Auf der Autobahn A1 bei Kestenholz kam es am Mittwochabend, 2. September 2026, zu einer Auffahrkollision zwischen zwei Autos. Eine Frau wurde dabei leicht verletzt und zur Kontrolle in ein Spital gebracht. Die Kantonspolizei Solothurn führt Ermittlungen und bittet Zeuginnen und Zeugen um Hinweise.
Unfallhergang und Beteiligte
Nach den bisherigen Erkenntnissen fuhr gegen 22.50 Uhr ein 29-jähriger Automobilist aus Richtung Luzern in Richtung Bern, als sein blaues BMW X5 auf ein in gleicher Richtung fahrendes Fahrzeug auffuhr. Im Anschluss kam es offenbar zu einer weiteren Kollision des BMW mit einem bisher nicht identifizierten Lastwagen und daraufhin mit der Mittelleitplanke. Das Fahrzeug des 29-Jährigen kam dort zum Stillstand.
Die Lenkerin des vorausfahrenden Autos zog sich leichte Verletzungen zu und wurde durch den Rettungsdienst ins Spital gebracht. Beide beteiligten Personen blieben ansonsten nicht schwer verletzt. Die beiden beteiligten Personenwagen mussten von einem Abschleppunternehmen abtransportiert werden. Mitarbeitende der Nationalstrassen Nordwestschweiz (NSNW) übernahmen Reinigungs- und Instandstellungsarbeiten an der Unfallstelle.
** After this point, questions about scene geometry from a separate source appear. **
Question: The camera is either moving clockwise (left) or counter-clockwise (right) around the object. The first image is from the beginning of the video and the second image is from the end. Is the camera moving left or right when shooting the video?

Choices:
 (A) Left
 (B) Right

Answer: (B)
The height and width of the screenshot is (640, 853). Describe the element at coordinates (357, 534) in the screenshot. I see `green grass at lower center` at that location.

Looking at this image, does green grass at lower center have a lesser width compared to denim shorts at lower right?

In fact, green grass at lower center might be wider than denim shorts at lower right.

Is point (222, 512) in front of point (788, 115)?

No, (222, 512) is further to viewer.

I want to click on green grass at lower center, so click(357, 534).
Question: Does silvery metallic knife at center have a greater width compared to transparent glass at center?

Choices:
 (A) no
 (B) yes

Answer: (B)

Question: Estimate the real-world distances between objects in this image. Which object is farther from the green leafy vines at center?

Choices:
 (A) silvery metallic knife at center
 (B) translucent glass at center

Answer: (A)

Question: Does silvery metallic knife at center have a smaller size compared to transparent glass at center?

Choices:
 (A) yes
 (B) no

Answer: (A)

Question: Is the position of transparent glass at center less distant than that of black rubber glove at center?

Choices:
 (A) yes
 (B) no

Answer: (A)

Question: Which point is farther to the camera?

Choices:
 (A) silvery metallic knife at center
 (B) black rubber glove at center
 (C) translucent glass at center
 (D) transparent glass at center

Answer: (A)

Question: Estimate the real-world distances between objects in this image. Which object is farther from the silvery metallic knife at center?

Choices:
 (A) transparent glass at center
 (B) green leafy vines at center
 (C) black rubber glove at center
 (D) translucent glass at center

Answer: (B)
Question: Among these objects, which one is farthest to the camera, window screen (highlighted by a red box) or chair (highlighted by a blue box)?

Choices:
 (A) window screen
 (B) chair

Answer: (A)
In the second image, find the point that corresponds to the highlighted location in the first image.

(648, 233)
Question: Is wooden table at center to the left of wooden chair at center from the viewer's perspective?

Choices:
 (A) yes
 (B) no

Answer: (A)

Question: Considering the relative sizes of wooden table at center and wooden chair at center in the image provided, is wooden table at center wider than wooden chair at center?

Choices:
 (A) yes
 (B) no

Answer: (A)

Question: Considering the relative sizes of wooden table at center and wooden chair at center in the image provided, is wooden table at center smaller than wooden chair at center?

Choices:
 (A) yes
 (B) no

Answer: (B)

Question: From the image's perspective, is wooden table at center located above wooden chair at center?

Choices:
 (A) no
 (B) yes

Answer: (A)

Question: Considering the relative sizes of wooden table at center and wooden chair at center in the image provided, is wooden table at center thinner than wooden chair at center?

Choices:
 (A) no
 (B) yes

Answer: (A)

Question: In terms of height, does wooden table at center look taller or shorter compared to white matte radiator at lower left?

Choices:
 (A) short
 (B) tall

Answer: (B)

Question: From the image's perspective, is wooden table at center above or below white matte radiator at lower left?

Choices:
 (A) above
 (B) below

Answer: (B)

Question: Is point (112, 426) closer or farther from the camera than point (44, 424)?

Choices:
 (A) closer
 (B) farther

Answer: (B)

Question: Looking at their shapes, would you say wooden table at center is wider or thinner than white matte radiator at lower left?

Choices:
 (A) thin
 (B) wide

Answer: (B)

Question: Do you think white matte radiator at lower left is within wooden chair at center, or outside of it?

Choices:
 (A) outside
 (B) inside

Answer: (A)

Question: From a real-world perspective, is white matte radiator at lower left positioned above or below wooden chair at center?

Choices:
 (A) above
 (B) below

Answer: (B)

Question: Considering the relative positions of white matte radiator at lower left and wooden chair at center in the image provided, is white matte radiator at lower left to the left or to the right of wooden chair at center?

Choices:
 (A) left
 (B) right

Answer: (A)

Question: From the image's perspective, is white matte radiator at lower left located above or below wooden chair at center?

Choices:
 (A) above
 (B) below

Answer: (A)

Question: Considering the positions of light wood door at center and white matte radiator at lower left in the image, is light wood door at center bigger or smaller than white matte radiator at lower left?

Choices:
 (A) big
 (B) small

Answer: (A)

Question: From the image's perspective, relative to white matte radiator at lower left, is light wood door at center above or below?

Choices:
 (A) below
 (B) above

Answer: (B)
Alkoholtest positiv, Ermittlungen laufen
Gemäss Mitteilung der Kantonspolizei Solothurn deutet vieles darauf hin, dass der 29-Jährige sein Fahrzeug unter Alkoholeinfluss und mit auffälliger Fahrweise gelenkt hat. Ein bei ihm durchgeführter Atemalkoholtest fiel positiv aus. Die Polizei hat daraufhin Ermittlungen zum genauen Unfallhergang aufgenommen.
- Datum: 2. September 2026
- Uhrzeit: ca. 22.50 Uhr
- Ort: Autobahn A1, Kestenholz, Fahrtrichtung Bern
- Beteiligte: zwei Personenwagen (u. a. blauer BMW X5), möglicherweise ein Lastwagen
- Verletzte: 1 Frau, leicht verletzt, hospitalisiert
- Aktueller Stand: Ermittlungen durch Kantonspolizei Solothurn, Zeugenaufruf
| Fakt | Angabe |
|---|---|
| Zeit | ca. 22.50 Uhr |
| Ort | A1 bei Kestenholz (Fahrtrichtung Bern) |
| Alkoholtest | Positiv (bei 29-jährigem Lenker) |
Zeugenaufruf und Kontakt
Die Kantonspolizei Solothurn bittet Personen, die Angaben zum Unfallhergang, zu einem möglicherweise beteiligten Lastwagen oder zur Fahrweise der Unfallbeteiligten machen können, sich zu melden. Hinweise nimmt die Polizei unter der Telefonnummer 032 627 81 17 entgegen.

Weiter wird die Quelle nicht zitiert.